# Checking sampling distribution of velocities: the KS test

When generating multiple initial geometries or velocities, it is good practice to check that we are sampling in the correct way, i.e that we are uniformily sampling from the distribution we expect or desire to sample from.

In this post I will show an example where the Kolmogorov-Smirnov test (KS-test) is used to check that velocities are sampled uniformily from the Maxwell-Boltzmann distribution function.

From a practical point of view, the test consists in computing the maximum difference $\sf D^{max}_n$ between the cumulative of the probability distribution function of your n-point dataset $\sf C^{data}_n$ and the cumulative of the continuous distribution you believe you are sampling from $\sf C^{distr}$: $\sf D^{max}_{n}=sup_{x}(|C^{data}_n(x)-C^{distr}(x)|)$

When the distributions match, as n tends to infinity, the distance should tend to zero.

Depending on how large this difference is respect to a critical value, one can establish whether their data was sampled from the continuous distribution.

Lets assume we have a set of 1000 values of velocities (norm of vectors) $\sf [ v_0,v_1,...,v_i,...,v_n ]$ we can compute the probability and cumulative distribution of the velocities $\sf C^{data}(v_i)$. Here below I show a histogram plot of the probability distribution function at T=100K for a set of 1000 sampled velocities: We then also compute the cumulative distribution of the distribution we expect to match, i.e the Maxwell-Boltzmann distribution, $\sf p(v) = \sqrt{(\frac{m}{ 2 \pi k_B T})^3} \,\,4 \pi v^2 e^{-\frac{mv^2}{2 k_B T}}$

and here is a plot showing both cumulatives: We see that the two cumulatives are very similar.
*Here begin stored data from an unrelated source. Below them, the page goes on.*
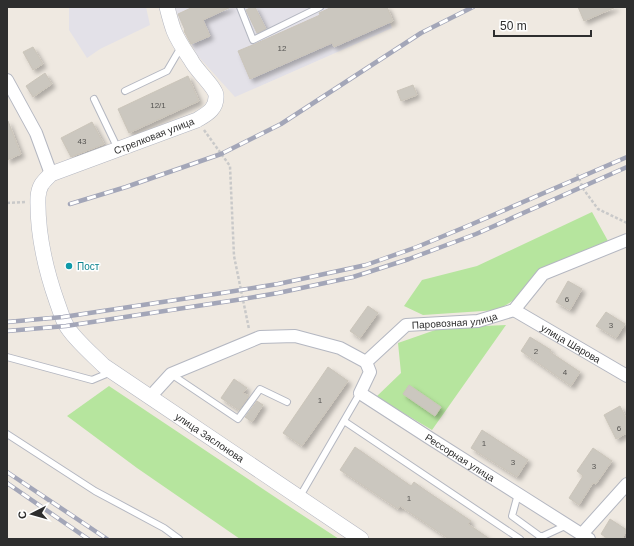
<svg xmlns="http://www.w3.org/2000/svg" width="634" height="546" viewBox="0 0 634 546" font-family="Helvetica,sans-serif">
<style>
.industrial{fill:#e3e1e8}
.green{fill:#b6e59e}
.building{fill:#cbc7bf;stroke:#cbc5ba;filter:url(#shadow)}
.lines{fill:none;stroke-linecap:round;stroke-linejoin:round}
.service-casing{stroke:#b4b7c1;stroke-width:8}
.minor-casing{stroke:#b4b7c1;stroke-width:14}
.tertiary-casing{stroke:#b4b7c1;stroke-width:16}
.path{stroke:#c9c9c9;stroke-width:2.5;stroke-dasharray:3 2;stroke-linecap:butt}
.service{stroke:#fff;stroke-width:6}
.minor{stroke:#fff;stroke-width:12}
.tertiary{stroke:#fff;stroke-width:15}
.rail-casing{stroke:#a3a6b8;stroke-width:4.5}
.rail{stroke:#fff;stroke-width:3;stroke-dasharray:9;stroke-linecap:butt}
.culture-dot{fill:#0f9aa8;stroke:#fff;stroke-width:1.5}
.labels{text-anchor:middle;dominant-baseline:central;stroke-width:3;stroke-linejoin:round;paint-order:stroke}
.number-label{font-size:8px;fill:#555452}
.street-label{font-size:10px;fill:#2e2e2e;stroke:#fff}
.culture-label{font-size:10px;fill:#0d838f;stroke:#fff;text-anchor:start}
</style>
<defs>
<filter id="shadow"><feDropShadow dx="3.5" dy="3.5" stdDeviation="2" flood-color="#0004"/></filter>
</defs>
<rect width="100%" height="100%" fill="#efe9e1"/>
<path class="industrial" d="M69 7H146L150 25 100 49 87 58 69 30Z
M175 7H383L392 28 235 97 197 55 179 19Z"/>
<path class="green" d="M592 212 608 241 545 269 514 300 498 310 423 315 404 306 422 280 477 266Z
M506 325 432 430 376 397 401 373 398 343 441 328Z
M109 386 287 505 339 539H240L137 468 67 416Z"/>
<path class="building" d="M193 7H231L203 20 210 36 191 44 184 31 185 30 178 14Z
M252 7H255L266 29 257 33 246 10Z
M332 7H387L393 21 334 47 332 43 250 79 238 51 255 44 320 15 319 13Z
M578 7H616L584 21Z
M33 47 43 64 33 70 23 52Z
M45 73 52 84 33 97 26 86Z
M188 76 199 101 129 133 118 109Z
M413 85 417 95 401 101 397 91Z
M7 121H8L21 154 7 160Z
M92 122 104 144 71 157 61 138Z
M568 281 582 289 570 310 556 302Z
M368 306 378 313 360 338 350 331Z
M606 312 625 324 616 338 596 326Z
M530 337 551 350 550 352 580 372 571 386 521 351Z
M328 367 348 381 302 446 283 433Z
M234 379 247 388 243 393 249 396 239 410 221 398Z
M409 385 441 407 435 416 403 394Z
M257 401 263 405 252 422 245 417Z
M620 406 627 420V433L616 439 604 415Z
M482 430 528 460 517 477 471 448Z
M355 447 411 486 414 482 425 490 471 521 468 524 490 539H449L400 506 398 509 340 470Z
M593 448 612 461 596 484 593 483 579 505 569 498 583 476 577 471Z
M610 519 627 530 622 539H608L601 534Z"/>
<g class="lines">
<g class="service-casing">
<path id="service" d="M240 7 253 40 320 7
M125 91 167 71 181 47
M94 99 118 149
M7 357 92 380 111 372
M171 374 238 419 260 389 287 402
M344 421 520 539
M7 434 95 491 164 528 179 539
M518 494 512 516 541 537 539 539
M299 498 360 393
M541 537 567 525"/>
</g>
<g class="minor-casing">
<g id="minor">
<path d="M7 80 36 133 51 174"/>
<path id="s1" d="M514 310 627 376"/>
<path id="s2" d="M366 362 370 372 360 393 428 437 589 539"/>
<path id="s3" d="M150 397 171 374 260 337 295 336 340 348 366 362 406 325 478 321 514 310 543 274 627 240"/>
<path d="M582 534 627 484"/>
</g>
</g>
<g class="tertiary-casing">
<g id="tertiary">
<path id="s4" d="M167 7C169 15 171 23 174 31 178 41 185 51 191 60 195 69 215 87 216 95 217 109 207 114 197 120L51 174C43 182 39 185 38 197 37 233 45 268 57 302 60 310 62 318 66 325 73 338 93 355 104 366L361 539"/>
</g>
</g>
<path class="path" d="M204 130 230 166 234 256 249 329
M577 174 584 190 598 209 627 223
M7 203 26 202"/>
<use href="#service" class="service"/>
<use href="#minor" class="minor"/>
<use href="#tertiary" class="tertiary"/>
<g class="rail-casing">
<path id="rail" d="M70 204 126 187 221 154 281 124 421 33 473 7
M7 322 63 317 222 293 278 284 366 265 417 247 470 225 627 157
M7 331 66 326 243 299 278 293 353 277 409 259 476 234 627 167
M7 472 107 539
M7 483 88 539"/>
</g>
<use href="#rail" class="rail"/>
</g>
<circle class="culture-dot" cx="69" cy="266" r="4"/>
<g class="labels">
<g class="number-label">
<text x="282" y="48">12</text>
<text x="158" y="105">12/1</text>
<text x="82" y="141">43</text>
<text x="567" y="299">6</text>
<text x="611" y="325">3</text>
<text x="536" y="351">2</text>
<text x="565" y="372">4</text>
<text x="320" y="400">1</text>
<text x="619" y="428">6</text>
<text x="484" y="443">1</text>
<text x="513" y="462">3</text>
<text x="594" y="466">3</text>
<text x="409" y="498">1</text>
</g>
<g class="street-label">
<text transform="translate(154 136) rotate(-21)">Стрелковая улица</text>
<text stroke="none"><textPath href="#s3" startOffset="342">Паровозная улица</textPath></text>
<text stroke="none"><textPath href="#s1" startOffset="66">улица Шарова</textPath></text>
<text stroke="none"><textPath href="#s4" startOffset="634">улица Заслонова</textPath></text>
<text stroke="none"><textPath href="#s2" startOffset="153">Рессорная улица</textPath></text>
</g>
<g class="culture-label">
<text x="77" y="266">Пост</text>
</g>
</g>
<rect width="634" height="546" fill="none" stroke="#2e2e2e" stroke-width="16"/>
<g transform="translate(32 514) rotate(264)" stroke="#ffffff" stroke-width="3" paint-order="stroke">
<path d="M0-3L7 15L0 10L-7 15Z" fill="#2e2e2e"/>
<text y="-6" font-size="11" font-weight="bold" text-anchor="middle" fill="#2e2e2e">С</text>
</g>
<path d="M494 30v6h97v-6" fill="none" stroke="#2e2e2e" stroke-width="2"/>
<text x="500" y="30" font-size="12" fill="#2e2e2e" stroke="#ffffff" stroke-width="3" paint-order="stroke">50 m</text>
</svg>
The maximum distance in this case is D = 0.0238454225145 and the critical probability value for this number of points is $\sf p_{critical} = 0.0430069761783$ (computed as $\sf 1.36/\sqrt{n}$ see e.g. http://www.cas.usf.edu/~cconnor/colima/Kolmogorov_Smirnov.htm for a 0.05 level of significance)

We have found D < $\sf p_{critical}$ therefore the test confirms the fact that our data’s distribution is the Maxwell-Boltzmann distribution.